§ Texto dado
========
Negamos la existencia de un alma, de un ser moral separado y separable del cuerpo. Afirmamos, al contrario, que lo mismo que el cuerpo del individuo con todas sus facultades y predisposiciones instintivas no es más que la resultante de todas las cosas generales y particulares que han determinado su organización individual, lo que se llama impropiamente su alma; sus capacidades intelectuales y morales, son los productos directos o, por decirlo mejor, la expresión natural inmediata de esa organización misma y principalmente del grado de desenvolvimiento orgánico al cual por el concurso de todas esas causas independientes de su voluntad, ha llegado su cerebro.
========
§ Material proporcionado
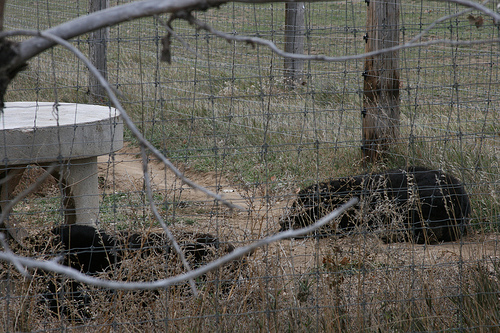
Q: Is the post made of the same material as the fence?
A: No, the post is made of wood and the fence is made of metal.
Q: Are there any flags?
A: No, there are no flags.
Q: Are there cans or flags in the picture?
A: No, there are no flags or cans.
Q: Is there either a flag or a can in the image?
A: No, there are no flags or cans.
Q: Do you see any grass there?
A: Yes, there is grass.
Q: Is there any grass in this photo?
A: Yes, there is grass.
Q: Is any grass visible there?
A: Yes, there is grass.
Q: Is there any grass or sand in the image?
A: Yes, there is grass.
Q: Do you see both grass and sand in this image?
A: No, there is grass but no sand.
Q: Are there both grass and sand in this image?
A: No, there is grass but no sand.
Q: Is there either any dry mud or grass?
A: Yes, there is dry grass.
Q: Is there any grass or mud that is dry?
A: Yes, the grass is dry.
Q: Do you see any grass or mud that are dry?
A: Yes, the grass is dry.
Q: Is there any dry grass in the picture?
A: Yes, there is dry grass.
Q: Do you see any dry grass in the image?
A: Yes, there is dry grass.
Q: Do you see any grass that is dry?
A: Yes, there is dry grass.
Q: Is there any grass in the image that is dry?
A: Yes, there is grass that is dry.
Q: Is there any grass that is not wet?
A: Yes, there is dry grass.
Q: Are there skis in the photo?
A: No, there are no skis.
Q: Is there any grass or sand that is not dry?
A: No, there is grass but it is dry.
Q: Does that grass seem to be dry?
A: Yes, the grass is dry.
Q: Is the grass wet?
A: No, the grass is dry.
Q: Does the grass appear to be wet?
A: No, the grass is dry.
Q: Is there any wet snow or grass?
A: No, there is grass but it is dry.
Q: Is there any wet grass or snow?
A: No, there is grass but it is dry.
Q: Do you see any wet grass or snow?
A: No, there is grass but it is dry.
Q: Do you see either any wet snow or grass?
A: No, there is grass but it is dry.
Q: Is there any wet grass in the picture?
A: No, there is grass but it is dry.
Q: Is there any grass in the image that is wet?
A: No, there is grass but it is dry.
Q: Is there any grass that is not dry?
A: No, there is grass but it is dry.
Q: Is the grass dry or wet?
A: The grass is dry.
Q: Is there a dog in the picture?
A: Yes, there is a dog.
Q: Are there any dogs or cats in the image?
A: Yes, there is a dog.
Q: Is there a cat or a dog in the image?
A: Yes, there is a dog.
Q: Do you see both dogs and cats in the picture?
A: No, there is a dog but no cats.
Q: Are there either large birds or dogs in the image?
A: Yes, there is a large dog.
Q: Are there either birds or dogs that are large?
A: Yes, the dog is large.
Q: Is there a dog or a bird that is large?
A: Yes, the dog is large.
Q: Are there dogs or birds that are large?
A: Yes, the dog is large.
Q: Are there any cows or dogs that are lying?
A: Yes, the dog is lying.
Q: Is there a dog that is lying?
A: Yes, there is a dog that is lying.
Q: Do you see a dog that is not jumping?
A: Yes, there is a dog that is lying .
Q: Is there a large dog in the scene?
A: Yes, there is a large dog.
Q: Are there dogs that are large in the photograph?
A: Yes, there is a large dog.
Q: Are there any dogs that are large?
A: Yes, there is a dog that is large.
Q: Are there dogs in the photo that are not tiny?
A: Yes, there is a large dog.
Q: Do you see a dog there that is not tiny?
A: Yes, there is a large dog.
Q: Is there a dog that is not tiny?
A: Yes, there is a large dog.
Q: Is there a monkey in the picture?
A: No, there are no monkeys.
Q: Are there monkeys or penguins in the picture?
A: No, there are no monkeys or penguins.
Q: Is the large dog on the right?
A: Yes, the dog is on the right of the image.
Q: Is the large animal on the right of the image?
A: Yes, the dog is on the right of the image.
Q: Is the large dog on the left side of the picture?
A: No, the dog is on the right of the image.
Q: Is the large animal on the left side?
A: No, the dog is on the right of the image.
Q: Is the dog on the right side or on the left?
A: The dog is on the right of the image.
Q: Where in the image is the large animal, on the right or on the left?
A: The dog is on the right of the image.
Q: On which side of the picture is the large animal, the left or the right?
A: The dog is on the right of the image.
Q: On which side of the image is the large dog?
A: The dog is on the right of the image.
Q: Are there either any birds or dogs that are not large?
A: No, there is a dog but it is large.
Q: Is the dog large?
A: Yes, the dog is large.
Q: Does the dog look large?
A: Yes, the dog is large.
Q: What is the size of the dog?
A: The dog is large.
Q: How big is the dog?
A: The dog is large.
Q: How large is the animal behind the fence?
A: The dog is large.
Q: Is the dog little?
A: No, the dog is large.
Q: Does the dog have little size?
A: No, the dog is large.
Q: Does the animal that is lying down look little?
A: No, the dog is large.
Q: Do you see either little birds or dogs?
A: No, there is a dog but it is large.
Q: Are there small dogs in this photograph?
A: No, there is a dog but it is large.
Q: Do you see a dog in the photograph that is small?
A: No, there is a dog but it is large.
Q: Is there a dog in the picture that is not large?
A: No, there is a dog but it is large.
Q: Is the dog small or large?
A: The dog is large.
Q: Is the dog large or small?
A: The dog is large.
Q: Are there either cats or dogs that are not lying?
A: No, there is a dog but it is lying.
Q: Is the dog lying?
A: Yes, the dog is lying.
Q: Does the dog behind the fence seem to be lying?
A: Yes, the dog is lying.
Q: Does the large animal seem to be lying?
A: Yes, the dog is lying.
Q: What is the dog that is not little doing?
A: The dog is lying.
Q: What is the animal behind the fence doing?
A: The dog is lying.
========
§ Tu objetivo
Por favor, actualiza el tramo del texto dado que va desde "Negamos la existencia" hasta "llegado su cerebro." y cambia "alma" por "espíritu".

§ Solución
Negamos la existencia de un espíritu, de un ser moral separado y separable del cuerpo. Afirmamos, al contrario, que lo mismo que el cuerpo del individuo con todas sus facultades y predisposiciones instintivas no es más que la resultante de todas las cosas generales y particulares que han determinado su organización individual, lo que se llama impropiamente su espíritu; sus capacidades intelectuales y morales, son los productos directos o, por decirlo mejor, la expresión natural inmediata de esa organización misma y principalmente del grado de desenvolvimiento orgánico al cual por el concurso de todas esas causas independientes de su voluntad, ha llegado su cerebro.